Grands Lacs : une nouvelle guerre régionale couve au Nord-Kivu

Des bruits de bottes se font une fois encore entendre dans le Nord-Kivu. Les observateurs redoutent un nouvel embrasement régional.

Une nouvelle guerre était-elle sur le point d’éclater au Nord-Kivu, avec une menace d’embrasement de toute la région ? Après le déclenchement des hostilités le 28 mars dernier, on a pu le craindre car, en dépit de l’état de siège, l’armée congolaise, une fois de plus, accusa des défaillances qui menèrent à un changement de commandement face à des éléments rebelles du M23. Ces derniers furent accusés d’avoir abattu un avion de la Monusco qui opérait un vol de reconnaissance au-dessus des forces en présence et huit Casques bleus y trouvèrent la mort. Même si les rebelles viennent de proclamer un cessez-le-feu provisoire, bien des questions demeurent.
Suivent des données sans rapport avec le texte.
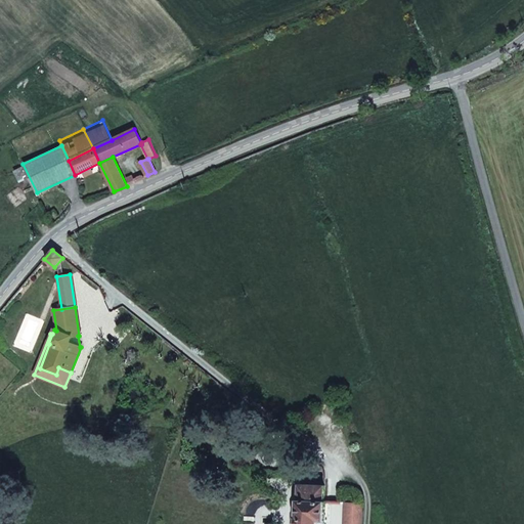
[(318,523),(319,521),(324,521),(325,500),(325,485),(320,485),(299,484),(298,499),(297,499),(296,523),(318,523)]
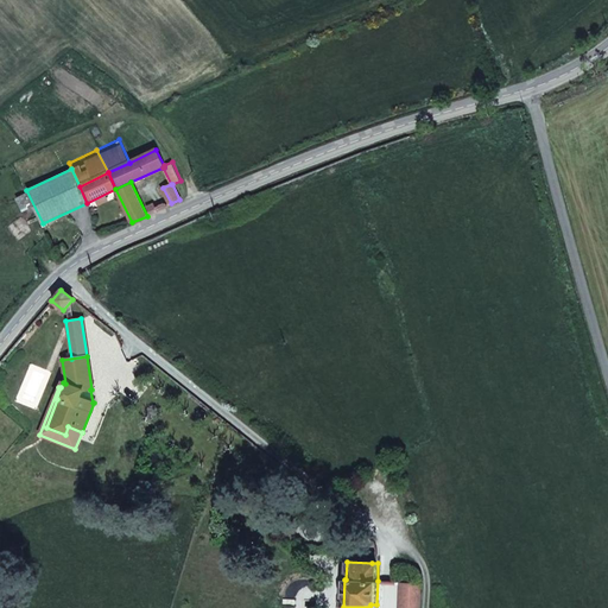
[(418,607),(419,583),(404,583),(403,607),(418,607)]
En effet, le M23, qui avait été défait militairement, est composé essentiellement de soldats tutsis liés au Rwanda, qui avaient accepté, après leur reddition, de se réfugier provisoirement en Ouganda et à terme, d’être intégrés à leur tour dans de l’armée congolaise. Comme l’avaient été avant eux tous les autres rebelles soutenus par le Rwanda, depuis le RCD Goma qui avait lancé la deuxième guerre du Congo en août 1998 jusqu’au CNDP dirigé par Laurent Nkunda, qui coule toujours des jours tranquilles au Rwanda, ou Bosco Ntaganda, détenu à La Haye.

Opérations nocturnes

Las de devoir intégrer au sein de ses troupes des soldats rebelles connus pour leurs exactions sur le terrain et leurs liens avec Kigali, le gouvernement congolais avait tardé, durant dix ans, à tendre la main au M23 dirigé par un autre chef de guerre, Sultani Makenga. Dès le début des hostilités, le porte-parole de Kinshasa avait immédiatement dénoncé l’implication du Rwanda dans cette nouvelle rébellion.

Sur le terrain, tant les observateurs de la société civile que des journalistes locaux considèrent ce soutien rwandais comme une évidence : les affrontements ont lieu dans une zone d’altitude, dans un triangle d’accès difficile touchant les frontières du Rwanda et de l’Ouganda, et l’armée rwandaise, bien équipée en matériel de vision nocturne, mènerait des opérations de nuit, laissant opérer ses alliés une fois le jour levé.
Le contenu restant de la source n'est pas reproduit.